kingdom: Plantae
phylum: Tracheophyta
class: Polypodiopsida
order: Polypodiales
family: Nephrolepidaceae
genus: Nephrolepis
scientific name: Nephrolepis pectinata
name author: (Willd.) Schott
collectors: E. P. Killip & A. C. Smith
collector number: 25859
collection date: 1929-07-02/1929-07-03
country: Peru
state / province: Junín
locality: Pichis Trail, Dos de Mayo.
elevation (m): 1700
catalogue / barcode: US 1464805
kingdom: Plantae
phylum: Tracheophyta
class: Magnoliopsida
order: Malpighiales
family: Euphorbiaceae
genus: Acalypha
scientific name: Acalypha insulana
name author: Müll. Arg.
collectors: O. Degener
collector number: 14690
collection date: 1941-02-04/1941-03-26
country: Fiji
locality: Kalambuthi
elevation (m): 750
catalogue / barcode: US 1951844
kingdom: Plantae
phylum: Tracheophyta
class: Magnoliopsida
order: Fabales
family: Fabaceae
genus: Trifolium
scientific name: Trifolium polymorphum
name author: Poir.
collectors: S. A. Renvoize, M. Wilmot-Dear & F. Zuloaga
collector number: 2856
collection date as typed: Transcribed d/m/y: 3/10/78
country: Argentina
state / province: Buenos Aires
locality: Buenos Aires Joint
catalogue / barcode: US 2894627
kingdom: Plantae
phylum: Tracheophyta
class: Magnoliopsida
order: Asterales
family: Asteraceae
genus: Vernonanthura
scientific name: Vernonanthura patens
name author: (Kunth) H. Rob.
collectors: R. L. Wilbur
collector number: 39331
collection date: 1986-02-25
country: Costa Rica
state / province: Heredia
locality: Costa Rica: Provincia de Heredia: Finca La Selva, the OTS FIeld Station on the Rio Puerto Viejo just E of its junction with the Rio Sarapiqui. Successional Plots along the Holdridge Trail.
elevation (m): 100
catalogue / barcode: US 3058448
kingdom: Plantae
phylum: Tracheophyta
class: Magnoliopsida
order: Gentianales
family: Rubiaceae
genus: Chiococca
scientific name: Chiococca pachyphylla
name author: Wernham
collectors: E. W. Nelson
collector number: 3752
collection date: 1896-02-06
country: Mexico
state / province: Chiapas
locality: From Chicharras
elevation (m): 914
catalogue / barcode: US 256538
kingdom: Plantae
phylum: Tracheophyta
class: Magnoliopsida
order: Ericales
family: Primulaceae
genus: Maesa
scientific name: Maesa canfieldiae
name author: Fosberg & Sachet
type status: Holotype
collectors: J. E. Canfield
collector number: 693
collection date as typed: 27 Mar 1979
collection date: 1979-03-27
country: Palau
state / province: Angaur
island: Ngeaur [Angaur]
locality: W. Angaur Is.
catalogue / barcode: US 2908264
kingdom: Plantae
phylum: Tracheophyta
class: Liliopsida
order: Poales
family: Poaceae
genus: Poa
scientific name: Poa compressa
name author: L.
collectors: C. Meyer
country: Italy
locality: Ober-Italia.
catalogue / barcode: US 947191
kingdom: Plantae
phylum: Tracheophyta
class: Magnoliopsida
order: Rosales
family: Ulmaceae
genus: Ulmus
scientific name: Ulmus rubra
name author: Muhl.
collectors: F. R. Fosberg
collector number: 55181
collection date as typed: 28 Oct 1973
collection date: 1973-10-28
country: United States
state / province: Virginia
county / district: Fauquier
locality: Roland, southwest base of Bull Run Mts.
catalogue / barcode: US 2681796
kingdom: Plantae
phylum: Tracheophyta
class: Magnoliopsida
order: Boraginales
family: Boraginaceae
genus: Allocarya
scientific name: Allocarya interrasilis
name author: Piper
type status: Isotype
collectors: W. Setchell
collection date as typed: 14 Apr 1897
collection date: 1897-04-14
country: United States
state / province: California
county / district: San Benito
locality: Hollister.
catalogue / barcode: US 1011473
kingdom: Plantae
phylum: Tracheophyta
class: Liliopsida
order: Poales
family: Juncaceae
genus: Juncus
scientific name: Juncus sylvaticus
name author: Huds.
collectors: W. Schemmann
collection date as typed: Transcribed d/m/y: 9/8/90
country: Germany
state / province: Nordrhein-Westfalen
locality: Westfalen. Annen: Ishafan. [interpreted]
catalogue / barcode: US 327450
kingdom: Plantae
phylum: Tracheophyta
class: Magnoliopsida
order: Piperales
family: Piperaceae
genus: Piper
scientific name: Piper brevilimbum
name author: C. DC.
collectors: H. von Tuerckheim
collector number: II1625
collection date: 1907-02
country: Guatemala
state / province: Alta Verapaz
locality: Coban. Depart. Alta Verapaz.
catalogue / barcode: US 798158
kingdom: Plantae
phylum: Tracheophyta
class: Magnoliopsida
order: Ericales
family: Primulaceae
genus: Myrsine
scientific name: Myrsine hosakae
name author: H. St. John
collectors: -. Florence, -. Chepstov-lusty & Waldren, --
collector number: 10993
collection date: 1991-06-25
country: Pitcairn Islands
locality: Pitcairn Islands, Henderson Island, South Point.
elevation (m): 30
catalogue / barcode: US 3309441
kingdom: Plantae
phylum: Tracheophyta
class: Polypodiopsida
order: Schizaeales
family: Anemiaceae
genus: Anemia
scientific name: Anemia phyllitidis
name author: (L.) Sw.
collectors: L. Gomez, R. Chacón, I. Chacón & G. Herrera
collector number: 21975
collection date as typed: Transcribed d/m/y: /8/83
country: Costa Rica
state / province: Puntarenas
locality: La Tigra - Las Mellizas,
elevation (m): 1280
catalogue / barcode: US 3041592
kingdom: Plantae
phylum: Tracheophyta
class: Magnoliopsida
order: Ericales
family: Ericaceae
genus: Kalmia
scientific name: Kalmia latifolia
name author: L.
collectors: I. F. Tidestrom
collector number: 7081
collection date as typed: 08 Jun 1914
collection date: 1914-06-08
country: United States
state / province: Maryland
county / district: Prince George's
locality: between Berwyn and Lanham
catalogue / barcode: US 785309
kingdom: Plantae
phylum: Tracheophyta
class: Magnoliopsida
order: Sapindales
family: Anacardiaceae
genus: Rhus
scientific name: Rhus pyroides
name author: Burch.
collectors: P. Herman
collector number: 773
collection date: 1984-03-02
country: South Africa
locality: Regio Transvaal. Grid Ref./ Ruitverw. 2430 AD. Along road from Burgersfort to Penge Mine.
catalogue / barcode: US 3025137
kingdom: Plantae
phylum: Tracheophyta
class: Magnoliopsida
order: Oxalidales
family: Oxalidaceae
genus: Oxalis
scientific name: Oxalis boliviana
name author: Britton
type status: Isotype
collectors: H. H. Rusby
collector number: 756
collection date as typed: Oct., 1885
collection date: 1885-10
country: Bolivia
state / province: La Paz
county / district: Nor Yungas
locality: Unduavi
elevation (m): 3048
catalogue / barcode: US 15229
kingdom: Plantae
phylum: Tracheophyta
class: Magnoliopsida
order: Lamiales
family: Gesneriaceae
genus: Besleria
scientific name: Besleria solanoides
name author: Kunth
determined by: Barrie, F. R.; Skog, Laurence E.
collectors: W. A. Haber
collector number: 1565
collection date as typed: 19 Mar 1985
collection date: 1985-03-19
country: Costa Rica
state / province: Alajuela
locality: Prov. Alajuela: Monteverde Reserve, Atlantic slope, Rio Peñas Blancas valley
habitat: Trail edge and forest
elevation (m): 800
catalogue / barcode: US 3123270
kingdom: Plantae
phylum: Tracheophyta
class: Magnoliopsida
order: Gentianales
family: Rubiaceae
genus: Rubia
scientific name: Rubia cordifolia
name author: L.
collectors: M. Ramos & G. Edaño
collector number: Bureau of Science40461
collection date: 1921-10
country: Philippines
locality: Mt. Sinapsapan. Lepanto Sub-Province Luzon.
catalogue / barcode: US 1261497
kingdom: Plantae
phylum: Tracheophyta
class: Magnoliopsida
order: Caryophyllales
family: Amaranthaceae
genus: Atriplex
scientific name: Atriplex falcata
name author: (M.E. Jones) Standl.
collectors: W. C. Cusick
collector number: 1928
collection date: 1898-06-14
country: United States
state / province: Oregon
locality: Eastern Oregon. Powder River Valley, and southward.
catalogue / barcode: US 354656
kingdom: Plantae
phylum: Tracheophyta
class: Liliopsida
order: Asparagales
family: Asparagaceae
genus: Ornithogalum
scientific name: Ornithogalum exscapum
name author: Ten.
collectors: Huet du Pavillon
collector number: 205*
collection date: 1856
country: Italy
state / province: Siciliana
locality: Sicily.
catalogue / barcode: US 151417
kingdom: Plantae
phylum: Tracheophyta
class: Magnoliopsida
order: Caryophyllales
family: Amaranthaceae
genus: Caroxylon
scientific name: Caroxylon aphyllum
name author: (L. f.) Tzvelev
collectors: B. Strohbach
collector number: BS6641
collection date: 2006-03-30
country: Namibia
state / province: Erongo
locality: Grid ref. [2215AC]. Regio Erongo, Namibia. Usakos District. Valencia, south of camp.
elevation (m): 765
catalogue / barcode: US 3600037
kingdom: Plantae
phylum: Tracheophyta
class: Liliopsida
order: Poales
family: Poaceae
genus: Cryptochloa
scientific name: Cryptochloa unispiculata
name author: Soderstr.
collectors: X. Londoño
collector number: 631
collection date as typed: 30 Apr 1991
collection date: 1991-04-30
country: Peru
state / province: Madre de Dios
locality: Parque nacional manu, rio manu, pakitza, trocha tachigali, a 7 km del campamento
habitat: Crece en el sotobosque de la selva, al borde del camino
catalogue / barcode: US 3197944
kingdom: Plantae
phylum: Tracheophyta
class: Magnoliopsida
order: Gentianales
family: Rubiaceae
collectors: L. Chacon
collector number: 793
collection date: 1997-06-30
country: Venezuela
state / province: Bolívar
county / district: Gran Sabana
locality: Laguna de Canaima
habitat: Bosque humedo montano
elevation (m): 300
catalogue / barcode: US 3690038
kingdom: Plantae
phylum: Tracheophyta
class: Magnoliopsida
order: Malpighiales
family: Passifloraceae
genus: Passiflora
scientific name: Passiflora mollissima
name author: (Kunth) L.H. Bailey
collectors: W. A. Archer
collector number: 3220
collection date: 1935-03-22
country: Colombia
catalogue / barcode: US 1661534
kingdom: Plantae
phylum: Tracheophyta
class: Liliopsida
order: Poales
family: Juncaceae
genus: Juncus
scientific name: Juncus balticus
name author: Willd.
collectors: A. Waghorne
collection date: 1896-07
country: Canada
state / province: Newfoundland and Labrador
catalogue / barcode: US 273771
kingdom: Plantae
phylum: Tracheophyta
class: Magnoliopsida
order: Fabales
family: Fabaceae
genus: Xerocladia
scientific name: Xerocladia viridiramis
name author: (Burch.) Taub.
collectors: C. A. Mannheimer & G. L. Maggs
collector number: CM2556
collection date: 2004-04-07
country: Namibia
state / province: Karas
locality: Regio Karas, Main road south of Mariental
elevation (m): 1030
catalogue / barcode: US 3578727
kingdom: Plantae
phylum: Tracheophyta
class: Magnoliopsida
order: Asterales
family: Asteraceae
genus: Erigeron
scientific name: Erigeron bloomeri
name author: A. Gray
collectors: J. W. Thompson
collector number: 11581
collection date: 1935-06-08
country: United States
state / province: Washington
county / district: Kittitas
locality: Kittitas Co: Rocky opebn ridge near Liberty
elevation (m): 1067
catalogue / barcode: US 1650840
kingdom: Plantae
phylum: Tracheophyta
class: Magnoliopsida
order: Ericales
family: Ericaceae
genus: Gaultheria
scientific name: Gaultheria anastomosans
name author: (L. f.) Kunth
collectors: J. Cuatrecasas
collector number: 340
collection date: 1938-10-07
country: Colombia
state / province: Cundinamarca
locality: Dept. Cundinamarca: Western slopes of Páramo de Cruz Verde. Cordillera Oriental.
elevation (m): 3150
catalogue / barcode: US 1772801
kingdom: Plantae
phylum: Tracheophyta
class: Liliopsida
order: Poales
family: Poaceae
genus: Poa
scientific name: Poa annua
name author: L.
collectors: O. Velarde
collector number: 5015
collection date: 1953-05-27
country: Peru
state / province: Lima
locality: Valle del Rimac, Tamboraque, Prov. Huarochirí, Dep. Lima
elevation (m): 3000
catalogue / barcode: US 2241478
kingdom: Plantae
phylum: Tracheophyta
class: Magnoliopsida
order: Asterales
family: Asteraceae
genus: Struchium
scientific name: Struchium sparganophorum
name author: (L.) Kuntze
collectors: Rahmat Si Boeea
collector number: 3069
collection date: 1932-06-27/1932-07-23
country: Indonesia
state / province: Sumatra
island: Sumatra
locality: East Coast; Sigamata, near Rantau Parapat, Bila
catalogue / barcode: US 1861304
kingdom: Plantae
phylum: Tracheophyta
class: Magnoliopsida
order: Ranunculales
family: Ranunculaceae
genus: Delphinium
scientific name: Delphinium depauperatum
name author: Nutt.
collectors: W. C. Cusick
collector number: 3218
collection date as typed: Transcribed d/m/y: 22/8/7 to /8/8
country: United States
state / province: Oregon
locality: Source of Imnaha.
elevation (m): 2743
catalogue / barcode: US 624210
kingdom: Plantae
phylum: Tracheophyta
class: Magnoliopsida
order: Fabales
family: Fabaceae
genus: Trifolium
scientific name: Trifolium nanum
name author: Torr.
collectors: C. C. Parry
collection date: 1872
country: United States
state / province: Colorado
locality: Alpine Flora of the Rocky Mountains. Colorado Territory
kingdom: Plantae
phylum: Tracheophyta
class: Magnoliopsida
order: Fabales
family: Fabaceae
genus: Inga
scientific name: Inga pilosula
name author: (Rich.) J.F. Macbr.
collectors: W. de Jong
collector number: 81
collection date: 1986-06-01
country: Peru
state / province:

━━━━

> **Exercise**
Rewrite everything from the line containing "catalogue / barcode: US 3123270" down to the line containing "scientific name: Atriplex falcata", both included, as a Markdown table with the columns Row and Line, one line per row, skipping any blank lines.

> **Written response**
| Row | Line |
|---|---|
| 1 | catalogue / barcode: US 3123270 |
| 2 | kingdom: Plantae |
| 3 | phylum: Tracheophyta |
| 4 | class: Magnoliopsida |
| 5 | order: Gentianales |
| 6 | family: Rubiaceae |
| 7 | genus: Rubia |
| 8 | scientific name: Rubia cordifolia |
| 9 | name author: L. |
| 10 | collectors: M. Ramos & G. Edaño |
| 11 | collector number: Bureau of Science40461 |
| 12 | collection date: 1921-10 |
| 13 | country: Philippines |
| 14 | locality: Mt. Sinapsapan. Lepanto Sub-Province Luzon. |
| 15 | catalogue / barcode: US 1261497 |
| 16 | kingdom: Plantae |
| 17 | phylum: Tracheophyta |
| 18 | class: Magnoliopsida |
| 19 | order: Caryophyllales |
| 20 | family: Amaranthaceae |
| 21 | genus: Atriplex |
| 22 | scientific name: Atriplex falcata |